Debussy has probably brought more talent and originality to the elaboration of this method of writing for the piano than any other composer since Chopin and Schumann. Open his pages anywhere and you will find these wide-spaced chords, these gossamer arpeggios and scales embroidering them, these nicely calculated grace-notes adding just the dissonance needed to season the dish. Take, for instance, the opening measures of "La Cathédrale engloutie" (Figure XVIII), characteristically marked "Profoundly calm (in a softly sonorous mist)."

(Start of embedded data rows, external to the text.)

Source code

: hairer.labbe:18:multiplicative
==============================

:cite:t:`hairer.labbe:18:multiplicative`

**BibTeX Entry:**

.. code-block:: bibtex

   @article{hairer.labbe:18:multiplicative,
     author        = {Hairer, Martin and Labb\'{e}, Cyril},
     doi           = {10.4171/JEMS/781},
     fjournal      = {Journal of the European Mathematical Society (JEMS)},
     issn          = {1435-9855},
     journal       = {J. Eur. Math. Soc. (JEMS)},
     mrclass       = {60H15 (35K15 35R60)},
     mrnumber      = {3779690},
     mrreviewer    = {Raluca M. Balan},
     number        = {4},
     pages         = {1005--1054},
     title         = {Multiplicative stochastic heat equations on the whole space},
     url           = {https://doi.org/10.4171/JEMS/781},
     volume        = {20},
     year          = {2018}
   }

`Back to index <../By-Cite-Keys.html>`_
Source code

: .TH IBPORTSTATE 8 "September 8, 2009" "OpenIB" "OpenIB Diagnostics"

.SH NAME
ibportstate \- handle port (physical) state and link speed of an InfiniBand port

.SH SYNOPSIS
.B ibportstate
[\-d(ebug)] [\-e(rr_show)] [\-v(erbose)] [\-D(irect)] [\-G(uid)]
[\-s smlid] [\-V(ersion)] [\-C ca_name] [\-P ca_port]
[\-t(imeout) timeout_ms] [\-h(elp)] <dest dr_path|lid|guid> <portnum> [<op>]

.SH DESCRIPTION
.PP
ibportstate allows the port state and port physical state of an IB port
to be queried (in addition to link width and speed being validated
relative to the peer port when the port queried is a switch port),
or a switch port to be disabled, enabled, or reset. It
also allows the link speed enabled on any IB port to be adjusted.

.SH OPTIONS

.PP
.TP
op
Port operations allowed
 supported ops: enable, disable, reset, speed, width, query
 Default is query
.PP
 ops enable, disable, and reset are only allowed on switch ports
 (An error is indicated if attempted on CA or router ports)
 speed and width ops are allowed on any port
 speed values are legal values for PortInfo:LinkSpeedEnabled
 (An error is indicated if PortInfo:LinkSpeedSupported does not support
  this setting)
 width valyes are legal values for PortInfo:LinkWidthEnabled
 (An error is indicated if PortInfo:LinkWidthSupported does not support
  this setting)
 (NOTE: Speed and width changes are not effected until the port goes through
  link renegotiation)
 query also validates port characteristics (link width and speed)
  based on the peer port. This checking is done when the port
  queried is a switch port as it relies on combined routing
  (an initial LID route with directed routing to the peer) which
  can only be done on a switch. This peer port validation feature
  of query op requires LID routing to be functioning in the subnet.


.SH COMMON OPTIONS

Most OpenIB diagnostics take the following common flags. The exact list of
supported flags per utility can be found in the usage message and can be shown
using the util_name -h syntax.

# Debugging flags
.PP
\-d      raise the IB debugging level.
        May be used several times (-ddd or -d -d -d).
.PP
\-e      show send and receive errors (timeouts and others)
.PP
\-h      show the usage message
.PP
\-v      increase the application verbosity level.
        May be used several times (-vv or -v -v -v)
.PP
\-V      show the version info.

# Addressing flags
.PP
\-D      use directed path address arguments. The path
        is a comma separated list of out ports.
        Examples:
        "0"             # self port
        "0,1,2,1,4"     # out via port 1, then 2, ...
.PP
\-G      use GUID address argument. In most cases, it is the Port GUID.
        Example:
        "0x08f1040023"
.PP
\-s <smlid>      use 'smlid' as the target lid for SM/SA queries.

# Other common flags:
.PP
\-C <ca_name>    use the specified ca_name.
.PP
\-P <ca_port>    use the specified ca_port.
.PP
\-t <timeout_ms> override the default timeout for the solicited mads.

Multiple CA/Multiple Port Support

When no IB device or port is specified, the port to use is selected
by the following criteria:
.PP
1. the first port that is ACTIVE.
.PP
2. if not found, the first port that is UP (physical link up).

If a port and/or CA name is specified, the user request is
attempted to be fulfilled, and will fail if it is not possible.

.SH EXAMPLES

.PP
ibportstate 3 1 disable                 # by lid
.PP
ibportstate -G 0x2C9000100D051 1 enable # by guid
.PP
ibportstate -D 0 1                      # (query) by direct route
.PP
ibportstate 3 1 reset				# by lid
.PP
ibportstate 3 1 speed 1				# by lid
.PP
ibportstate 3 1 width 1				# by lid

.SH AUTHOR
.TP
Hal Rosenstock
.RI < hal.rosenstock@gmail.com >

The intention to produce a misty, not to say foggy, homogeneity of tone here is so obvious that it seems strange that just such passages have aroused the ire of pedants who have tried to apply to them the rules of the other way of writing—the polyphonic. When we wish diverse melodies to stand out clearly one from another, we must avoid "parallel fifths and octaves," which make them coalesce. Accordingly Debussy has been blamed, by those who prefer rules to reason, for using precisely the device which will give him the physical richness with mental vacuity which he is seeking.
Figure XVIII.
From "La Cathédrale engloutie" (Preludes, Book I). (The incompleted ties indicate that the chord is to be kept sounding by the pedal.)